### Source records

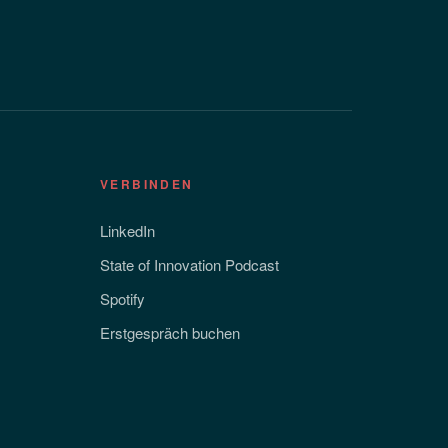
VERBINDEN
LinkedIn
State of Innovation Podcast
Spotify
Erstgespräch buchen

### Aim of the exercise
A word-for-word copy of the listing is the goal; keep every picture out of it.

### Final answer
VERBINDEN
LinkedIn
State of Innovation Podcast
Spotify
Erstgespräch buchen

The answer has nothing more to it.